**Document excerpt**
= = = = = = =

God knows He tried (8x)


----------



## Scott1 (Oct 25, 2009)

Admittedly, the "L" (limited atonement) of TULIP is often most difficult to accept. Probably second most difficult is "U" (unconditional election).

That is why there are people who imagine themselves to be "three" or "four" point "Calvinists." Some have even jokingly referred to themselves as 3.14159 point.

All five points are necessarily and logically dependent on and related to one another.

Often, not seeing the relation results from not understanding the "T" (total depravity). That man is born with a natural tendency, bias, bondage toward his sin nature that prevents him from resting faith in Christ alone for salvation. The tendency is toward self-reliance, self-justification, disobedience and away from the demands of a holy God.

But the even larger issue, in context, is the sovereignty of God.



> Dr. RC Sproul
> 
> If there is one maverick molecule in the universe, then God is not sovereign.
> 
> And if God is not sovereign, God is not God.


----------



## Skyler (Oct 25, 2009)

Scott1 said:


> That is why there are people who imagine themselves to be "three" or "four" point "Calvinists." Some have even jokingly referred to themselves as 3.14159 point.



I would if I could, but that'd be dishonest. I'm a five-pointer.

Though I suppose I could pull a James White and refer to myself as a 6.022142 point Calvinist...


----------



## David J Houston (Oct 25, 2009)

*...*

John Piper is more reformed than any of you. He's a SEVEN point calvinist! 

What does Piper mean when he says he's a seven-point Calvinist? :: Desiring God Christian Resource Library


----------



## TKarrer (Oct 27, 2009)

Though Calvin may have written that, those quotes certainly don't exhaust his theology of the atonement. An article that details some works written to unveil Calvin's views of the atonement can be found here: http://www.apuritansmind.com/Arminianism/NicoleRogerCalvinsLimitedAtonement.htm

Simply put, he seems to have believed it was sufficient for all, but efficient for the elect only; which certainly isn't as descriptive a view as, say, that of John Owen. Regardless of what Calvin believed, and though we should definitely study his works on the subject, John Owen's work "The Death of Death in the Death of Christ", is one any person who is desiring to nail down their doctrine of the atonement should study in-depth.

= = = = = = =

**Information supplied**
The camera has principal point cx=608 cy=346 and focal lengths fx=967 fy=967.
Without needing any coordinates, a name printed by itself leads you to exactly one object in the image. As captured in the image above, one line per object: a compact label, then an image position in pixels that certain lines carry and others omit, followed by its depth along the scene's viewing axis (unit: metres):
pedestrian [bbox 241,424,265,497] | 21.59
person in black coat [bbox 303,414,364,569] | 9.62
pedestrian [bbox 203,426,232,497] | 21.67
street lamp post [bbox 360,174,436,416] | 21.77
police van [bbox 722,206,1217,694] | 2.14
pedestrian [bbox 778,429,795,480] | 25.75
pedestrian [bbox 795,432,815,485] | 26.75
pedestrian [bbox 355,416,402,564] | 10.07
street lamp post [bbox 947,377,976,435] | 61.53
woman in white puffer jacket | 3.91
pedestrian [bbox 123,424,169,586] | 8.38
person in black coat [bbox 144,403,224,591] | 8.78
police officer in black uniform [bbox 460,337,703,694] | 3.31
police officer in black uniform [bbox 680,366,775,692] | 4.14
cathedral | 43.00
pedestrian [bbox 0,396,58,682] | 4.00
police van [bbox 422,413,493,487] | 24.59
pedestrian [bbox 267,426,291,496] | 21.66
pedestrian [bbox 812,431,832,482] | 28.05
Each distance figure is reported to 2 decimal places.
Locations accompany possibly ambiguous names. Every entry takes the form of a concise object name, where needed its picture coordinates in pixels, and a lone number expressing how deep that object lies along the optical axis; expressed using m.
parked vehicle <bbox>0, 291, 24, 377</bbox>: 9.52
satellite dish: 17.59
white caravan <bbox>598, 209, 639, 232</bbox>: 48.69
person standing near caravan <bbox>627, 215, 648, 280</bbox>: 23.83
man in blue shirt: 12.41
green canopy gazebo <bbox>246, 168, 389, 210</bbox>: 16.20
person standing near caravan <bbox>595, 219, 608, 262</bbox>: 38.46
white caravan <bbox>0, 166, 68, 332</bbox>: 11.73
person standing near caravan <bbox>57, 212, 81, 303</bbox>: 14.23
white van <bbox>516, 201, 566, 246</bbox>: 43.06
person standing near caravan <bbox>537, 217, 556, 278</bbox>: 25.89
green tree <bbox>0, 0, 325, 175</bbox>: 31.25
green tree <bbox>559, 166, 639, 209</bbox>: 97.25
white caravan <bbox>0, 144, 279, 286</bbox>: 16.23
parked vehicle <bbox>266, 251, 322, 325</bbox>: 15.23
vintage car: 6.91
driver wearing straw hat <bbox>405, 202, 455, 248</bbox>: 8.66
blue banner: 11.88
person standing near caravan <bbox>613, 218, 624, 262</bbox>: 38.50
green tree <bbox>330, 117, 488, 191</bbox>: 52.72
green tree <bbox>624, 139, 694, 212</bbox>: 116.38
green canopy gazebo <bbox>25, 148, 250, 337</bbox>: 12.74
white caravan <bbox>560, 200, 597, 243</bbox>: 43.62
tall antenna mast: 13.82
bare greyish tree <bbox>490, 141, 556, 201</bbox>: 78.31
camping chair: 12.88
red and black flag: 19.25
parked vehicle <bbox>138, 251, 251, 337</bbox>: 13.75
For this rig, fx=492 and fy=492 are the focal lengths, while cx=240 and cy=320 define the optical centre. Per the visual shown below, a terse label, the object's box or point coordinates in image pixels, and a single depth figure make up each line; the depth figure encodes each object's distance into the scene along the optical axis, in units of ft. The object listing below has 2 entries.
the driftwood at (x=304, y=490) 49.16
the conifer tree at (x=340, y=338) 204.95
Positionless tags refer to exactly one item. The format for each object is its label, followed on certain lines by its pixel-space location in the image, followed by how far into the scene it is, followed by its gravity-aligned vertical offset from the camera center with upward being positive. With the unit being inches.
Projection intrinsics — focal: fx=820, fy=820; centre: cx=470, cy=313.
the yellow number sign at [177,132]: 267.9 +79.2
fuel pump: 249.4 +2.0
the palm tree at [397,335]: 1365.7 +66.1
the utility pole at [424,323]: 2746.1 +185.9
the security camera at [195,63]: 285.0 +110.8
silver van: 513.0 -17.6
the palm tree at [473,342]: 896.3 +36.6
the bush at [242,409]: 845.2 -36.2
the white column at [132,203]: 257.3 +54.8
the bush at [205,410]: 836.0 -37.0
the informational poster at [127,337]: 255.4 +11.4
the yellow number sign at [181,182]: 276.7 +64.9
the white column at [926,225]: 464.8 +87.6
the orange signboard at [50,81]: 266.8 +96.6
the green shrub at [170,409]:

= = = = = = =

**Apply what you read**
**1.** Sum up the forum thread on Calvinism in two sentences.
**2.** Answer these questions from the forum thread on Calvinism:
(a) Which letter of TULIP does Scott1 call the most difficult to accept?
(b) What number does Skyler say he could use for himself by pulling "a James White"?
(c) Which work by John Owen does TKarrer say people should study in depth?
**3.** Carry on the forum thread on Calvinism with the next post after its last one.

**Replies**
**1.** In a thread on the five points of TULIP, Scott1 says limited atonement and unconditional election are the hardest to accept, which is why some people call themselves three- or four-point Calvinists, though all five points depend on one another and the larger issue is the sovereignty of God. Others joke about point counts, such as John Piper calling himself a seven-point Calvinist, and TKarrer says Calvin seems to have seen the atonement as sufficient for all but efficient for the elect only, and recommends John Owen's "The Death of Death in the Death of Christ."

**2.**
(a) "L" (limited atonement)
(b) 6.022142
(c) "The Death of Death in the Death of Christ"

**3.**
----------



## ewenlin (Oct 27, 2009)

TKarrer said:


> Though Calvin may have written that, those quotes certainly don't exhaust his theology of the atonement. An article that details some works written to unveil Calvin's views of the atonement can be found here: http://www.apuritansmind.com/Arminianism/NicoleRogerCalvinsLimitedAtonement.htm
> 
> Simply put, he seems to have believed it was sufficient for all, but efficient for the elect only; which certainly isn't as descriptive a view as, say, that of John Owen. Regardless of what Calvin believed, and though we should definitely study his works on the subject, John Owen's work "The Death of Death in the Death of Christ", is one any person who is desiring to nail down their doctrine of the atonement should study in-depth.



The _sufficient for all, efficient for the elect only_ formula is a classical formula widely accepted during Calvin's time. Not after Beza did issues surrounding the formula surface. We recently glossed over this in another thread.

But Owen's _Death of Death_ is the work to read.


----------



## captivewill (Oct 28, 2009)

Hippo said:


> Limited atonement is not a stand alone doctrine that can be rejected without also rejecting the other wonderful truths of election and atonement. That being said neither should the doctrine be espoused in seperation from those self same truths.
> 
> The important point is not the scope of atonement, but the effect of the attonement and when the effect of the attonemnt is understood the scope is self evident.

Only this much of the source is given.